Technically Incorrect: Only 6 percent of adults say they are "very confident" that government agencies will keep their records secure.

Chris Matyszczyk
3 min read

Technically Incorrect offers a slightly twisted take on the tech that's taken over our lives.


And what might he think of this survey? HBO; screenshot by CNET

We cheerily give away our personal information every day.

Often, we don't even know where it ends up or who can see it. Yet here we are claiming that we don't trust anybody. There's something touching about our ability to elevate our hypocrisy to glorious levels.

This is surely one conclusion to be reached after reading the Pew Report on privacy, security and surveillance, published today.

Apparently, 93 percent of American adults declare that "being in control of who can get information about them is important." How odd, then, that those 93 percent (if not more) have apparently given zero percent thought to how to maintain that control.

Instead, we search, online shop, post gloriously vital information to Facebook and then think not at all in whose (and how many) hands it ends up.

In this survey, 90 percent of Americans also insisted that controlling what information was collected about them was important. But we've never been too good at addressing the important things in life, have we?

Naturally, the deeper the researchers delved, the more these respondents expressed their discomfort.

A mere 6 percent claimed to be "very confident" that government agencies can keep their personal information secure, as well as private. A further 25 percent, however, said they were "somewhat confident."

When confidence is qualified by the word "somewhat," it's like green being qualified by the word "black."

But we're not just worried about governments. Not at all. A mere (and perhaps the same mere) 6 percent of respondents claimed to be "very confident" that landline phone companies would keep their data private. Even fewer -- 5 percent -- felt that way about cell phone providers. A painful 1 percent were very confident about their social networks being secure with their data.

However, a fulsome 9 percent were very confident about their credit card companies.

Some might imagine that this is like being in a marriage where we know our spouse is cheating, but we just don't want to think about it.

As my evidence, may I point to the very same Pew Survey and offer that 91 percent of these respondents said they had changed precisely zero in their phone and Web behavior to address these alleged discomforts.

------------------------------------------------------------

### Exercise requirements
#1 How would you say this sentence from the Pew privacy article in Spanish: "We cheerily give away our personal information every day."
#2 In the Pew privacy article, which kinds of organizations do respondents rate their confidence in for keeping their data secure or private?

### Data extract
------------------------------------------------------------

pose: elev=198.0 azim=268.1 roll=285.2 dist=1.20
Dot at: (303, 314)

------------------------------------------------------------

### Solutions to the tasks
#1 Alegremente regalamos nuestra información personal todos los días.

#2
- Government agencies
- Landline phone companies
- Cell phone providers
- Social networks
- Credit card companies